- [Records supplied]:

=== Section Start ===

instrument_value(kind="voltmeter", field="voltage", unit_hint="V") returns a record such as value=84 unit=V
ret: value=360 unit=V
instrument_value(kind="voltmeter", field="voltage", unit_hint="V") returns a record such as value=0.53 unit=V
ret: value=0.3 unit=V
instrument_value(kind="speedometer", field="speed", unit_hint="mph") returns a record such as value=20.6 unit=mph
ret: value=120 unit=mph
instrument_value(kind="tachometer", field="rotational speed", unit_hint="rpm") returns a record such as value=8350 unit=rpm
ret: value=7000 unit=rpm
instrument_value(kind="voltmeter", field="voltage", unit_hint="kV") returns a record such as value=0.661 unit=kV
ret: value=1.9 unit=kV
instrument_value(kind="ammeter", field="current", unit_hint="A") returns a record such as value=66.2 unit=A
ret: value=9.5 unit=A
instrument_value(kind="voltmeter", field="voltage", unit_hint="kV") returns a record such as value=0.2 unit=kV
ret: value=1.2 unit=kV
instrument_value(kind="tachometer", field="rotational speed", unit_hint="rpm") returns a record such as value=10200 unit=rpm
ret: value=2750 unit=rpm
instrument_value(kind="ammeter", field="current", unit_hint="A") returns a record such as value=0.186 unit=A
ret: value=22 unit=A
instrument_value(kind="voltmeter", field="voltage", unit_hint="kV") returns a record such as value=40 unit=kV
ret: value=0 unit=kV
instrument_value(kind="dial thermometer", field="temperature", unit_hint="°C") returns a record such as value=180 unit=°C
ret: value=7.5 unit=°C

=== Section End ===
=== Section Start ===

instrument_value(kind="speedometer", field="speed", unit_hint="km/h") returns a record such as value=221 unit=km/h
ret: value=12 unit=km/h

=== Section End ===

- [Work item]:
Reproduce verbatim the lines of the listing from the one containing "as value=0.53 unit=V" through the one containing "ret: value=7000 unit=rpm", both included.

- [Exercise response]:
instrument_value(kind="voltmeter", field="voltage", unit_hint="V") returns a record such as value=0.53 unit=V
ret: value=0.3 unit=V
instrument_value(kind="speedometer", field="speed", unit_hint="mph") returns a record such as value=20.6 unit=mph
ret: value=120 unit=mph
instrument_value(kind="tachometer", field="rotational speed", unit_hint="rpm") returns a record such as value=8350 unit=rpm
ret: value=7000 unit=rpm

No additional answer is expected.